WORK TO COMPLETE:
Recast the rows from the first line through the line containing "Reading left to right, extract", inclusive, as a JSON list of strings with one string per line and blank lines omitted.

Source data:
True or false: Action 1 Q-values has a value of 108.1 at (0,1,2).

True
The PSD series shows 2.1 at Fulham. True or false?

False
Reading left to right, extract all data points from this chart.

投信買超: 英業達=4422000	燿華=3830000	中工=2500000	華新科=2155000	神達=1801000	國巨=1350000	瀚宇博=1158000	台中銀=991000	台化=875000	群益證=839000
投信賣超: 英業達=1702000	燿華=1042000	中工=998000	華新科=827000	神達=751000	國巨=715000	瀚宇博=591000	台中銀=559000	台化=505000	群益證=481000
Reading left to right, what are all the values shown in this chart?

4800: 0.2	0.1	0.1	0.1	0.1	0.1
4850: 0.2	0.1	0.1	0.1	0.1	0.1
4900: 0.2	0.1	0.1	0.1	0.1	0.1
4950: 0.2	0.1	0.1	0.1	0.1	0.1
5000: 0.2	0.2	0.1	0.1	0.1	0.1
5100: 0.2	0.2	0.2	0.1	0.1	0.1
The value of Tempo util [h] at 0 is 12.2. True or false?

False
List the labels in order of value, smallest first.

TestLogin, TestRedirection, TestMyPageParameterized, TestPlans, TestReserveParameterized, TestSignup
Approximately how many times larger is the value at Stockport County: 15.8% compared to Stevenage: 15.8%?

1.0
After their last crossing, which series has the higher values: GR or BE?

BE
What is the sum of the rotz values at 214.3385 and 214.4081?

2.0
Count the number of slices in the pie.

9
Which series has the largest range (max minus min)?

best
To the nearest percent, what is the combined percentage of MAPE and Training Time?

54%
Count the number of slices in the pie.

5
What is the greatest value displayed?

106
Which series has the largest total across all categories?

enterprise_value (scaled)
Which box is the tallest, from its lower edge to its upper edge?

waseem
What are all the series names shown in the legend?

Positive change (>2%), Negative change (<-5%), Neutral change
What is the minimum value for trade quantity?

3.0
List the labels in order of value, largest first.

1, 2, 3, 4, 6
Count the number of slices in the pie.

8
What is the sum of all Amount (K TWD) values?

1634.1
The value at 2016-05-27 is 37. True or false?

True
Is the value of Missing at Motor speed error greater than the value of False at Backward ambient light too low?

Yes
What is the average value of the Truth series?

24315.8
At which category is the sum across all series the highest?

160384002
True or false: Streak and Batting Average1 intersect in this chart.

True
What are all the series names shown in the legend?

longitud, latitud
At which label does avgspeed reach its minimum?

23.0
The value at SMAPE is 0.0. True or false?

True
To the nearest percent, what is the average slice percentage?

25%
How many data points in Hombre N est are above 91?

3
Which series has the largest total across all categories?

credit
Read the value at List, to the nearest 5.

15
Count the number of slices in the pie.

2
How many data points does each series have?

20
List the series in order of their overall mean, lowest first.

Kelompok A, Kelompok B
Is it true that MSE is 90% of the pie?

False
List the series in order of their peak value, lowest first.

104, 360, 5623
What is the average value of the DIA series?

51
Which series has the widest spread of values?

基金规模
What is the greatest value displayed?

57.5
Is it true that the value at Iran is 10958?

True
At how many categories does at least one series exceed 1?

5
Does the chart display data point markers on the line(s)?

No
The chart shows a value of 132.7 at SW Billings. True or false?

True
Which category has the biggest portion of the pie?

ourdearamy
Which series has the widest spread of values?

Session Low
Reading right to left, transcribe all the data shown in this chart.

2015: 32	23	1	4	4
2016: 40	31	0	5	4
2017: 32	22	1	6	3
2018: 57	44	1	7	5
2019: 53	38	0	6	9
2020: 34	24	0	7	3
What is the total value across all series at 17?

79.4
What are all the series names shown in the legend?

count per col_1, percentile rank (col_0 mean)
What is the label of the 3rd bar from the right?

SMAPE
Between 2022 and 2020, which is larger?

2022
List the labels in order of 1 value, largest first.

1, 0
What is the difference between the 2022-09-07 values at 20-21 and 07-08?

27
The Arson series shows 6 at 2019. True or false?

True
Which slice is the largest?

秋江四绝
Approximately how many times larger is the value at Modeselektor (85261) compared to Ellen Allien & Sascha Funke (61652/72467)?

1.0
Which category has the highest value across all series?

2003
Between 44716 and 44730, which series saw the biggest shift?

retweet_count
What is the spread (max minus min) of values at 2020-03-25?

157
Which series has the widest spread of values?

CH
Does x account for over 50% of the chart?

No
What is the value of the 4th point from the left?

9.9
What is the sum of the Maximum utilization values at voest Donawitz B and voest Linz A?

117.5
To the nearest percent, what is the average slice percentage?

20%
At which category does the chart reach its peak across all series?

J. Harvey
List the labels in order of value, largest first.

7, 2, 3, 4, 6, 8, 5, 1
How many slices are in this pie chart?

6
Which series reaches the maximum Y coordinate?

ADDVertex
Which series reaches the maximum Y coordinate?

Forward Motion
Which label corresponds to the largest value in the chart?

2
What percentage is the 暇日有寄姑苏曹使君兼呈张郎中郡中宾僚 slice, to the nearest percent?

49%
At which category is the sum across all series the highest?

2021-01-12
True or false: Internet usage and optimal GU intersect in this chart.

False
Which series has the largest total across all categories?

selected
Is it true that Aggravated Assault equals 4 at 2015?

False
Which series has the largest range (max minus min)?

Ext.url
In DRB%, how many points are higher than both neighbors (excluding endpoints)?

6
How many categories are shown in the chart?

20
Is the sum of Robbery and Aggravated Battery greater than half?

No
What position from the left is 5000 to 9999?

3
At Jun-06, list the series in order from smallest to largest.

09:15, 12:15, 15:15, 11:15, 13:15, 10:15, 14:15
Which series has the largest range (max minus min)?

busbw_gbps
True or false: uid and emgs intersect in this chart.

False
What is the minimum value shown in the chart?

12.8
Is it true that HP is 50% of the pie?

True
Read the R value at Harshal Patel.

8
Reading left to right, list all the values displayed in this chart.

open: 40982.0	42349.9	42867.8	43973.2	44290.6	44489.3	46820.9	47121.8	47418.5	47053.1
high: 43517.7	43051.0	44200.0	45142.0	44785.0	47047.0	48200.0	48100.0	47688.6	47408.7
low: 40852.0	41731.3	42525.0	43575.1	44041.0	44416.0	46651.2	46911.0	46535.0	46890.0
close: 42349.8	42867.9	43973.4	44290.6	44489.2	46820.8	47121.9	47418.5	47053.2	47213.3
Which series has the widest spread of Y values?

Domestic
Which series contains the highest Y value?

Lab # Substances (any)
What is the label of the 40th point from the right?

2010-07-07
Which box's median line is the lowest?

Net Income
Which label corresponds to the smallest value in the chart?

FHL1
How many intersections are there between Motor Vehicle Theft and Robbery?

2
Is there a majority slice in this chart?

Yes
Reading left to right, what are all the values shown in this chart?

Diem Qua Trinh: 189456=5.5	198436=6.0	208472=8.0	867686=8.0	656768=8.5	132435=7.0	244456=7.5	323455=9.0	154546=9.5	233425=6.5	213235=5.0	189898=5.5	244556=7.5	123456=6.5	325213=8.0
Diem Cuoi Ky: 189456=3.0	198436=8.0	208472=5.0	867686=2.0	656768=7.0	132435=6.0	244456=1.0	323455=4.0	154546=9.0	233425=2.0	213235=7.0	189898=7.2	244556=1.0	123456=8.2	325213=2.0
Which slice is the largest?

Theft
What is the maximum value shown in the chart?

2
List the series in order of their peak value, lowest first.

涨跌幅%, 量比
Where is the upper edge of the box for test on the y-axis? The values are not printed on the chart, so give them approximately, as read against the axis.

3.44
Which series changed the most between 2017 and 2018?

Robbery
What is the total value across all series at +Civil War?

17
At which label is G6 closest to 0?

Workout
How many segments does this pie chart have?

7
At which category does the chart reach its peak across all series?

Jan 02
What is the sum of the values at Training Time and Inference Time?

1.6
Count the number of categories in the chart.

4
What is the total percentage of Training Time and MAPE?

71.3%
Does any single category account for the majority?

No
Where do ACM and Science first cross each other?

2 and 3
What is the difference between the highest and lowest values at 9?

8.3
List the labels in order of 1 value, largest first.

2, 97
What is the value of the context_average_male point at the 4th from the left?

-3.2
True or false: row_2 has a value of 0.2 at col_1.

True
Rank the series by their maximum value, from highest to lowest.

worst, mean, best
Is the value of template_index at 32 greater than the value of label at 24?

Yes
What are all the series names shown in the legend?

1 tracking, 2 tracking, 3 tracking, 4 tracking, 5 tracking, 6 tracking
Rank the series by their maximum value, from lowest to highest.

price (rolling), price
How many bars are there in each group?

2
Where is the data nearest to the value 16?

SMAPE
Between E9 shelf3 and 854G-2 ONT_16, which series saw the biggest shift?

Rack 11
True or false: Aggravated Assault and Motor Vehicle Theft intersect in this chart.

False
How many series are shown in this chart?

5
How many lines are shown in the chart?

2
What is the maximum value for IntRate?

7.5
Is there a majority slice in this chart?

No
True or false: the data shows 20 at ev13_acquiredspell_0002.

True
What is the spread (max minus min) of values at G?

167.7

ANSWER BOX:
[
  "True or false: Action 1 Q-values has a value of 108.1 at (0,1,2).",
  "True",
  "The PSD series shows 2.1 at Fulham. True or false?",
  "False",
  "Reading left to right, extract all data points from this chart."
]